By Jeremy Williams

Mike Berners-Lee has spent his career as a researcher and consultant on climate change, as well as authoring the very useful books How Bad Are Bananas? and There is No Planet B.
But over the years, something has become obvious: knowing what to do is not enough. We have understood climate change for decades. All the solutions are available. What is it that stops us from acting?
A Climate of Truth
A Climate of Truth aims to peel back the layers of what Berners-Lee calls “the polycrisis” to get to “the poisoned heart of the problem.”
Behind the interconnected problems of climate, biodiversity loss, pollution, etc, lie more systemic issues. There’s a middle layer to the crisis, tied up in politics, economics, education and the media, the growth imperative. We can’t fix our most significant problems without fixing those first – and they, in turn, are not the core of the problem.

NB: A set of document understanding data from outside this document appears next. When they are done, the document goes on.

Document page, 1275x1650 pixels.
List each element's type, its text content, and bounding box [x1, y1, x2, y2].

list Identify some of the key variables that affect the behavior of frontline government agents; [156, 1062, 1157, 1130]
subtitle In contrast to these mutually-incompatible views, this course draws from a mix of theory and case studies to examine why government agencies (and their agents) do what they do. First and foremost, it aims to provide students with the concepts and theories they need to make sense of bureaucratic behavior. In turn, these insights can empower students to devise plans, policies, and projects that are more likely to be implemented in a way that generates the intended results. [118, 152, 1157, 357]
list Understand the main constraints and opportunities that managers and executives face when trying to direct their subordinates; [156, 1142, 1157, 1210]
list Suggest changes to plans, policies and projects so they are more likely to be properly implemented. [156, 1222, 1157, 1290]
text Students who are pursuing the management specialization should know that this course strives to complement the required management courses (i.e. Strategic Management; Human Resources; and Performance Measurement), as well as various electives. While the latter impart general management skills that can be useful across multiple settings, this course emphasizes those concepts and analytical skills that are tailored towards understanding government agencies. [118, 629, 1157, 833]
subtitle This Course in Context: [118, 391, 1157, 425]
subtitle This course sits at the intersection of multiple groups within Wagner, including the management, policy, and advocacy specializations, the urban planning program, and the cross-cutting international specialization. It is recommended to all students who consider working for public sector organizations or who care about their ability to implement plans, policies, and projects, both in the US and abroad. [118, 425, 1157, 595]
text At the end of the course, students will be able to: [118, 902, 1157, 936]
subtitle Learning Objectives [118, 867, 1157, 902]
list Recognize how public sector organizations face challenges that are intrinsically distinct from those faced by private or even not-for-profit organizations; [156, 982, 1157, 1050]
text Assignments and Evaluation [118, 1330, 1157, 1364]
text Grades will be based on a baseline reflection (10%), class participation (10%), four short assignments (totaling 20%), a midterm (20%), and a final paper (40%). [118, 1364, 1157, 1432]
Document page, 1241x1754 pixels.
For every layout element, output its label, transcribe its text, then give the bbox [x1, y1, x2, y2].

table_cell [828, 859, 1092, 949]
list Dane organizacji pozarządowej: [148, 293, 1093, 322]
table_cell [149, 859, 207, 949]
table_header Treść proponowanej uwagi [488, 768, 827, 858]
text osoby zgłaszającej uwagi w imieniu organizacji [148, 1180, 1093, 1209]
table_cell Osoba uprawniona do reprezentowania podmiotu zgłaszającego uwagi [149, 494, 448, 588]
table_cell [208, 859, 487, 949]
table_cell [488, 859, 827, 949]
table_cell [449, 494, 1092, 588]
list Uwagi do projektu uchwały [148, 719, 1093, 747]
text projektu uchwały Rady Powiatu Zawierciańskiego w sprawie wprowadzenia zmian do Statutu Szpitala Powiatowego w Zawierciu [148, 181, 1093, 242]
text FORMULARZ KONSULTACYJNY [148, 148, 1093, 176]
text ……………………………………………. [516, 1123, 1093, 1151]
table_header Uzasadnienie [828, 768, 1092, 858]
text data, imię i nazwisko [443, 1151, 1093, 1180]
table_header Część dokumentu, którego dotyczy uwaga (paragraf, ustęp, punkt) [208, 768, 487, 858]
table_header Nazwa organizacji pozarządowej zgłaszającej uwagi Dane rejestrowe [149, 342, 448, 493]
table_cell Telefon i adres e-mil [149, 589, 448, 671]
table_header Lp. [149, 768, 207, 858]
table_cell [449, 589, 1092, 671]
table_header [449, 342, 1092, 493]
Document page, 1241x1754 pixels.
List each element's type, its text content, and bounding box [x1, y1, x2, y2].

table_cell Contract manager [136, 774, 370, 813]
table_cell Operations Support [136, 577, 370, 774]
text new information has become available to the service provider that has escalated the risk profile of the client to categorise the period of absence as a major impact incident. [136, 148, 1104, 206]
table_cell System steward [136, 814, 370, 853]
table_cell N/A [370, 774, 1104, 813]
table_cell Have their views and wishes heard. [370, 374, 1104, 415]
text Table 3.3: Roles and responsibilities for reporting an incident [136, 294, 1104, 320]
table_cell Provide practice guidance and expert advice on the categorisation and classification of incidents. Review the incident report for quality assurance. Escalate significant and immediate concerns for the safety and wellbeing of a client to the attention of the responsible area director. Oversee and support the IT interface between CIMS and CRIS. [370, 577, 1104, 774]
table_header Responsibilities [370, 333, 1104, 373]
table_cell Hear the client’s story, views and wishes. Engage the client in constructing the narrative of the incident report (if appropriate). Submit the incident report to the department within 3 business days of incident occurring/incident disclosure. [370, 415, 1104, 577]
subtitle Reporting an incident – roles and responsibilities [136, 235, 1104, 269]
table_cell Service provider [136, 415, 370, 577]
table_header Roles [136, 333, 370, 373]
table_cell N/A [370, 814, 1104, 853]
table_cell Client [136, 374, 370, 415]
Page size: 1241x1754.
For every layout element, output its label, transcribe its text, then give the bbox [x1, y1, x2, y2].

Peel back the layers further, and we get to the central issue: how we think. “To solve the problems that we have created,” writes Berners-Lee, “we need to think in ways that are different from the mindsets that created those problems in the first place.”
What kind of thinking are we talking about? Critical thinking, for a start. Joining things up and seeing the connections. Thinking bigger and longer term, and perhaps most importantly, thinking beyond ourselves – with compassion, and with respect for other people and for the environment.
All of this brings the book to the most important factor in why we haven’t solved our biggest problems, and that is the issue of truth.
“Respect for truth”, says Berners-Lee, “is our point of maximum leverage over the outcome of the polycrisis.” Nothing will get done without it, and it is dishonesty that lies behind most climate mistakes.
Like insisting that we can grow airports and still meet targets, for example, or that there is such a thing as clean coal.
Rishi ‘Seven Bins’ Sunak is claiming to have abolished environmental laws that never existed. Or Elon Musk telling the Trump that rising CO2 emissions might give people headaches, but isn’t otherwise a big concern.
It’s not difficult to see that truth has been undermined dramatically in recent years, and lies that would have been a scandal in the past barely ruffle feathers today. It’s harder to see what to do about it, and that’s where A Climate of Truth is excellent.
The last few chapters go through how to get truth into politics, into business and into the media. These chapters are full of insights and practical tips, such as five criteria for assessing the integrity of a politician, or how to find a news outlet that you trust. Most of all, we need to be able to hold people to account and demand truth, and there are ways to do that, too.
Conclusion
If you’ve read any of Berners-Lee’s previous books, you’ll know what to expect. He writes with clarity and depth of knowledge, anticipating questions and answering them directly.
He obviously has more to say than fits into the central argument of the book, so there are multiple appendices to browse through, too. There’s a good balance of personal actions and institutional changes, leaving readers informed on what they can do without placing the burden of change on individuals.
In short, it’s very good and a vital reminder that when something isn’t working, we need to keep asking why until we get to the heart of the problem.